=== Extracted data ===

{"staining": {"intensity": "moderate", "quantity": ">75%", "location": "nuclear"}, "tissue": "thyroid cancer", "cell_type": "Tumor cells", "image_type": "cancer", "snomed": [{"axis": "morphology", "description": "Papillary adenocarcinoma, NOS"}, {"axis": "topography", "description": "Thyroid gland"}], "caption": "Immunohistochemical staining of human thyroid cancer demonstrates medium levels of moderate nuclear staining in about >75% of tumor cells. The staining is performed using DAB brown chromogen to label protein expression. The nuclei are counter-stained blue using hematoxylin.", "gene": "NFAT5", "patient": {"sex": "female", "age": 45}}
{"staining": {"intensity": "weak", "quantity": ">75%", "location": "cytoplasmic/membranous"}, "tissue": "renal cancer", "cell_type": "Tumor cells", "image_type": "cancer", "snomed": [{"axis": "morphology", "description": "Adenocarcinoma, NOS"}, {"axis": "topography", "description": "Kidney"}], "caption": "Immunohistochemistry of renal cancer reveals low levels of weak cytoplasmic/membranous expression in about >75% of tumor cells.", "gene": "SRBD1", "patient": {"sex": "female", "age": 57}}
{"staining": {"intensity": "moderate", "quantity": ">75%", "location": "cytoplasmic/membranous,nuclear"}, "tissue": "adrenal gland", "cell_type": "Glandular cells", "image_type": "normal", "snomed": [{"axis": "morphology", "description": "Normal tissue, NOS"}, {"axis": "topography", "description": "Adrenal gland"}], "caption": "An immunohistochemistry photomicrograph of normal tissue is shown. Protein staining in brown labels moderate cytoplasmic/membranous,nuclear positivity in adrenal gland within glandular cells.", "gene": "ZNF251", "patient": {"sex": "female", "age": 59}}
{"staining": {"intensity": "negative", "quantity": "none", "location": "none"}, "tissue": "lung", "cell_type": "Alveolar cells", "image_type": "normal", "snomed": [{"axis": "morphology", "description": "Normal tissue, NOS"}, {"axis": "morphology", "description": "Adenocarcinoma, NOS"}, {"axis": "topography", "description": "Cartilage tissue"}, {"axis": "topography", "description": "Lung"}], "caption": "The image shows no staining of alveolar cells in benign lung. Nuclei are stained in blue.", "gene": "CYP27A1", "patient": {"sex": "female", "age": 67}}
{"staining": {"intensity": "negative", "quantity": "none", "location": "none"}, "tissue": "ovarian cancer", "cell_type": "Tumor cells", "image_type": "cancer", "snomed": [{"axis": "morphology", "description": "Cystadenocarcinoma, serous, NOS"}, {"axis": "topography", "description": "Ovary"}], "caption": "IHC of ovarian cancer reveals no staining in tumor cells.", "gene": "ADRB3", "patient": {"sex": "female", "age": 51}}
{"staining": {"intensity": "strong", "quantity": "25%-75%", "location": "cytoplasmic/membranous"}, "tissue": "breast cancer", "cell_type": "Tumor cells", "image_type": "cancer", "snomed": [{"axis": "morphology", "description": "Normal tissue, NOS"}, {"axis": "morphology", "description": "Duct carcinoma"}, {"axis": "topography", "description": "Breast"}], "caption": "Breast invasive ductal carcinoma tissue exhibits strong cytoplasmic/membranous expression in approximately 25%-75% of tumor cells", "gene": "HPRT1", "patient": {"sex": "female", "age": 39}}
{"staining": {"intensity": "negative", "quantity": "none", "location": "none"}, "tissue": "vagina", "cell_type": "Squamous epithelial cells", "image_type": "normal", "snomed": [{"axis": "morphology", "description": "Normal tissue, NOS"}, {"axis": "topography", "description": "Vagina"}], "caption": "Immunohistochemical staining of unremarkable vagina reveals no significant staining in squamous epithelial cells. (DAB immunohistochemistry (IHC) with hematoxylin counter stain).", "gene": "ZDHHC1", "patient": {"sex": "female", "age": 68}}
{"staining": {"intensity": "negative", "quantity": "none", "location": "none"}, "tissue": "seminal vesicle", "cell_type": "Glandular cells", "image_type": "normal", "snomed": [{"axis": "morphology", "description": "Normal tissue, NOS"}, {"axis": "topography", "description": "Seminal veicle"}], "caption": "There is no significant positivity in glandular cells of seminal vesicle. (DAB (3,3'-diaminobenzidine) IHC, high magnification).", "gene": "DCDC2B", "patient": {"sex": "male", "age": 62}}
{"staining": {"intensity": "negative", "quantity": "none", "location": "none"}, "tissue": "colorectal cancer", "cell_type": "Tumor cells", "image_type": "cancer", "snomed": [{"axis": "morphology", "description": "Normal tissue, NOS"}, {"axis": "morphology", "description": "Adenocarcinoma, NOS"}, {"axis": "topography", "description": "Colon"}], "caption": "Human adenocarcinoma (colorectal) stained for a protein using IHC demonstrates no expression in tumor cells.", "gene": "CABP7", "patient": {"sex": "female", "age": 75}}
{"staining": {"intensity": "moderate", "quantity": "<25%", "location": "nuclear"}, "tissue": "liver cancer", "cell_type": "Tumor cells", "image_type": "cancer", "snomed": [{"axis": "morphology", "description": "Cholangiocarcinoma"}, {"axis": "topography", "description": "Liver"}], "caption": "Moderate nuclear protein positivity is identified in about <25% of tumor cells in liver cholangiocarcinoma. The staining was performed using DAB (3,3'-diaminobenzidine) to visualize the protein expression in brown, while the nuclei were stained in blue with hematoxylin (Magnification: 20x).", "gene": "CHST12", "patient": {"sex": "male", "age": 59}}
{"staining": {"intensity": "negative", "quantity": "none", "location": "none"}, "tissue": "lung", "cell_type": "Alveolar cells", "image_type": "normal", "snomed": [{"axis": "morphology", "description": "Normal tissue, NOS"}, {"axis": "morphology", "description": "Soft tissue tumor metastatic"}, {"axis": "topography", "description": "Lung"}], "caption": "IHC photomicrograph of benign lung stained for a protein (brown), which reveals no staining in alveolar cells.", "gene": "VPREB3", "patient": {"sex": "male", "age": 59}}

=== What you will do ===
Beginning with the line that has "of ovarian cancer" and ending with the line that has "staining of unremarkable", set down the lines above exactly and include no others.

=== Solution to the problem ===
{"staining": {"intensity": "negative", "quantity": "none", "location": "none"}, "tissue": "ovarian cancer", "cell_type": "Tumor cells", "image_type": "cancer", "snomed": [{"axis": "morphology", "description": "Cystadenocarcinoma, serous, NOS"}, {"axis": "topography", "description": "Ovary"}], "caption": "IHC of ovarian cancer reveals no staining in tumor cells.", "gene": "ADRB3", "patient": {"sex": "female", "age": 51}}
{"staining": {"intensity": "strong", "quantity": "25%-75%", "location": "cytoplasmic/membranous"}, "tissue": "breast cancer", "cell_type": "Tumor cells", "image_type": "cancer", "snomed": [{"axis": "morphology", "description": "Normal tissue, NOS"}, {"axis": "morphology", "description": "Duct carcinoma"}, {"axis": "topography", "description": "Breast"}], "caption": "Breast invasive ductal carcinoma tissue exhibits strong cytoplasmic/membranous expression in approximately 25%-75% of tumor cells", "gene": "HPRT1", "patient": {"sex": "female", "age": 39}}
{"staining": {"intensity": "negative", "quantity": "none", "location": "none"}, "tissue": "vagina", "cell_type": "Squamous epithelial cells", "image_type": "normal", "snomed": [{"axis": "morphology", "description": "Normal tissue, NOS"}, {"axis": "topography", "description": "Vagina"}], "caption": "Immunohistochemical staining of unremarkable vagina reveals no significant staining in squamous epithelial cells. (DAB immunohistochemistry (IHC) with hematoxylin counter stain).", "gene": "ZDHHC1", "patient": {"sex": "female", "age": 68}}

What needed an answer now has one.